Kamis, 15 Desember 2016

Buat Apa Hidup?



Sering kali kita berfikir, buat apa kita hidup? Pertanyaan yang dasar tapi mempunyai makna yang sangat luar biasa. Bermulai dari sebuah sekolah yang menanamkan disiplin dan kehidupan bermasyarakat. Tak terhitung betapa banyak masa kecil yang tersita untuk belajar, dan pada akhirnya mendapatkan gelar.
Setelah usai mendapat gelar, panggilan kerjapun terngiung-ngiung di telinga kita. Mengantri dan bersaing dengan ribuan orang bahkan berjuta-juta untuk mendapatkan sebuah pekerjaan. Setelah beragam tes dijalani, masuk dalam daftar karyawan.
Merintis karir dan profesionalisme. Tenggelam dalam tumpukan kerja, stress, frustasi pun dialami. Karir beranjak baik dan menuai banyak uang. Seiring berjalan waktu, belahan jiwapun dipertemukan oleh sang Maha Kuasa. Arungi bahtera menuju sakinah, mawaddah, wa rahmah. Diberi sebuah amanah, generasi penerus yang diidamkan.
Memanfaatkan waktu sebaik mungkin, hidup bermasarakat atau besosialisasi dengan masyarakat sekitar. Menjadikan diri sebagai bintang dimanapun keberadaannya. Kaya raya pun benar-benar terjadi. Tetapi, rasanya waktu terlalu singkat untuk memenangkan arena secara sempurna.

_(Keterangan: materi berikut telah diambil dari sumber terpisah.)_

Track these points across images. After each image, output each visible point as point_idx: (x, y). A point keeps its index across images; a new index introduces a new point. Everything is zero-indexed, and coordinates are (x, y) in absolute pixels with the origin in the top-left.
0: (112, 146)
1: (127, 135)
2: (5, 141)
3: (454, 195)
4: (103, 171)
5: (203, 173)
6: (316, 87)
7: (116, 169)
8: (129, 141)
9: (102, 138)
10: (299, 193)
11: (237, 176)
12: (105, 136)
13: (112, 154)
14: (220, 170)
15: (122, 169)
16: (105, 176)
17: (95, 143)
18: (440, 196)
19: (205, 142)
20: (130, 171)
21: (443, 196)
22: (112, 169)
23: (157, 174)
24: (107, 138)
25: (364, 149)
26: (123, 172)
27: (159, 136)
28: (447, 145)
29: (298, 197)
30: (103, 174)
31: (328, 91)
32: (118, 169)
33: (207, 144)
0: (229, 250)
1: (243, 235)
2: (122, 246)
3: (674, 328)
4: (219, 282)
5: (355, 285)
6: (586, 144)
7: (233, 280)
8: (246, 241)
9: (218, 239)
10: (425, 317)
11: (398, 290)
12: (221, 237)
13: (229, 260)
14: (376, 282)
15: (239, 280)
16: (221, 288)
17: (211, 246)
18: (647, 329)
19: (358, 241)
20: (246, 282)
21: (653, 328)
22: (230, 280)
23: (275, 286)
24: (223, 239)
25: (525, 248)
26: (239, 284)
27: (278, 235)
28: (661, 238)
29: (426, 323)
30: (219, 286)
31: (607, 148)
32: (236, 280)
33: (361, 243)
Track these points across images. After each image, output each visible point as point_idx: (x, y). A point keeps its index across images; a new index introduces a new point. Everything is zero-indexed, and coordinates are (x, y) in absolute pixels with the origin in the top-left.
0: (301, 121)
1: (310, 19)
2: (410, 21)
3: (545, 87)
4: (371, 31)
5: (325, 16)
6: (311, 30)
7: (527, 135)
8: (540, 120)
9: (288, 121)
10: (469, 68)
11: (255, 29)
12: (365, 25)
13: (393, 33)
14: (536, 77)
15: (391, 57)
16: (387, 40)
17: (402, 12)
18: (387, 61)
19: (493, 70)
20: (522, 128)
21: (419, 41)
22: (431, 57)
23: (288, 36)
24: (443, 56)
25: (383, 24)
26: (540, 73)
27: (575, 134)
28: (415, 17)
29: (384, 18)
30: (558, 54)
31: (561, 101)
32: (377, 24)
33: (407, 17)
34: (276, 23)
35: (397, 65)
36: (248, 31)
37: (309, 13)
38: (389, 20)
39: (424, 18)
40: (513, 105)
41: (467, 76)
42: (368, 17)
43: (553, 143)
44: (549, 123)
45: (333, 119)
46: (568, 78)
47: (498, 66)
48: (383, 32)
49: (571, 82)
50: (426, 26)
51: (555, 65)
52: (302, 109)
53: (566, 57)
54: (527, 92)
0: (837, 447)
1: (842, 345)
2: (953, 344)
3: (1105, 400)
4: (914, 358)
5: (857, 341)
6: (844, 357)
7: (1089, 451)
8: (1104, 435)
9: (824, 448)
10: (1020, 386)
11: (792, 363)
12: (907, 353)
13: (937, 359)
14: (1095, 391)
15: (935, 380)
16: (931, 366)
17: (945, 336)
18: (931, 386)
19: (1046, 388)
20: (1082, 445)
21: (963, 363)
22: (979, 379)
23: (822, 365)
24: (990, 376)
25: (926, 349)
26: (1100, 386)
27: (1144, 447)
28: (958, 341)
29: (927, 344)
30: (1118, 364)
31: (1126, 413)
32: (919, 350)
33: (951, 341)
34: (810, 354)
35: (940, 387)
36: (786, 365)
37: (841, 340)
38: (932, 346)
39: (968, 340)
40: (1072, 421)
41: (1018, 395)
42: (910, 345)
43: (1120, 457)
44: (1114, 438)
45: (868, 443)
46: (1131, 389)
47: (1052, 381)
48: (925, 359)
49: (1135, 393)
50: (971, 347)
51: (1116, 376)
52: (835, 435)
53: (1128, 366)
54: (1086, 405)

Ketika sedang berjaya-jayanya, seseorangan mengatakan aku tidak berarti. Rasanya hati dan otakku hampir gila. Hancur, pasti.  Tak seorang pun menemaniku di kala duka. Aku merasa menjadi sampah. Waktu berjalan begitu lambat. Pikiran gelap, semua berkabut. Malu pada diri sendiri. Menunggu waktu kapan berakhir.
Dari sepenggal paragraf di atas, aku harus mempunyai orientasi hidup. Aku hidup tidak hanya di dunia, tetapi juga selamanya di akhirat. Aku harus sukse dunia dan akhirat dengan mengabdikan diriku untuk sang Kholiq, menyinari manusia di kegelapan hidup, memberi manfaat kepada umat, mendoakan bapak dan ibuku, serta menjalankan perintah dan menjauhi larangannya. Karena aku yakin di sana ada surga, kebahagiaan.
Dengan ini, aku akan menikmati hidup. Mencintai dan dicintai semua orang, memanfaatkan waktu sebaik mungkin dalam persahabatan, serta banyak tantangan dan petualangan yang dihadapi. Aku tidak boleh terlena dengan musik jahiliyah.
Sebenarnya aku agak ragu, tapi aku harus yakin bahwa aku bisa. Waktu tak akan mampu menghentikanku, bahkan sekalipun aku telah pergi.